Primary schools and nurseries in Glasgow to close during strike
- Published
All primary schools and nurseries in Glasgow will be closed for three days next month during planned industrial action by staff union members.
Additional support learning (ASL) schools will also be shut on Tuesday 6, Wednesday 7 and Thursday 8 September.
The strike by Unite members includes catering and cleaning staff, janitors and classroom assistants.
Secondary schools will remain open but there will be no breakfast clubs, hot school meals or after-school care.
Glasgow City Council has written to parents and carers outlining the reasons for the decision.
It said it intends to provide all families entitled to free school meals with a direct payment to their bank accounts to cover the three days.
Primaries, nurseries and ASL schools are scheduled to reopen on Friday 9 September.
The council said the strike action would include "early years staff, support for learning workers, escorts and administration staff".

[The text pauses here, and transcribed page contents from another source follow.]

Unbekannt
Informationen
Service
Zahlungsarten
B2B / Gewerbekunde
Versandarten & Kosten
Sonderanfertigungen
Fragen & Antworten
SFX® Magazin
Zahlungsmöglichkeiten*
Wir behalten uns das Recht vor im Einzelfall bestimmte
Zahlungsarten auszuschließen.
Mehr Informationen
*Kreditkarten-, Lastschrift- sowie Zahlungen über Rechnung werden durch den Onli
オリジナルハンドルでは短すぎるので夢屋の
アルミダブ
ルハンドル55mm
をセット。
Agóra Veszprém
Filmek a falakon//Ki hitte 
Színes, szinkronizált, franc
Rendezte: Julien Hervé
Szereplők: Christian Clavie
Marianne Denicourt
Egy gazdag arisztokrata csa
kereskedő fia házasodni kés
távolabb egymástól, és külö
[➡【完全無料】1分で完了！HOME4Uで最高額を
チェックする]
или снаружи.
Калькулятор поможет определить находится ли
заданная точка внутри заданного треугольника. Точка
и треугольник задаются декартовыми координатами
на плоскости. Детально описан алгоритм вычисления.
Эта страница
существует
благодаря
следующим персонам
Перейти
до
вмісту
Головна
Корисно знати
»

Catering, janitorial, cleaning services and school crossing patrollers will also be involved.
It added: "Our aim, as always, is to secure a safe environment for our staff and young people and maintain continuity of learning where possible but the extent of the action on this occasion means that we have had to take the decision to close all the city's primary schools, early learning and childcare establishments, and ASL schools."
Secondary schools will remain open, but with the following restrictions:
no breakfast club or mid-morning snack provision
school meals will be a packed lunch - pupils not receiving free school meals should bring their own lunch
no after-school care provision as all school lets will be cancelled
Glasgow is the first council to announce school closures but the industrial action is also expected to hit the following areas, with the exact days differing between local authorities.
Aberdeenshire
Angus
Clackmannanshire
Dundee City
East Renfrewshire
Inverclyde
Orkney
North Lanarkshire
Stirling
South Lanarkshire
It emerged on Thursday that Scotland's largest teaching union is to seek authorisation to ballot its members over industrial action including strikes.
The Educational Institute of Scotland's salaries committee has recommended members vote to reject a current 5% pay increase offer from local authority employers.
'Unsatisfactory offers'
EIS general secretary Andrea Bradley said three different offers to date - one of 2% and a second of 3.5% - had been "wholly unsatisfactory" and the latest was "still well below the current RPI inflation rate of 12.3%".
This amounted to "an over 7% pay cut for Scotland's teachers and that is something that we will never accept", Ms Bradley added, calling on council body Cosla and the Scottish government to "come up with a much fairer deal".
The union's executive committee will confirm ballot arrangements next Friday, 2 September, as it pursues an improved pay settlement.
The industrial action from 6-8 September by education services staff, and possible further action from teachers, comes amid an ongoing dispute among Scotland's waste and recycling staff.
Refuse workers in Edinburgh are midway through a two-week strike that has left bins overflowing in the streets of the capital.
Staff in 13 other Scottish local authority areas have also begun industrial action, with further strikes scheduled on dates between 6 and 13 September in more than 20 council areas.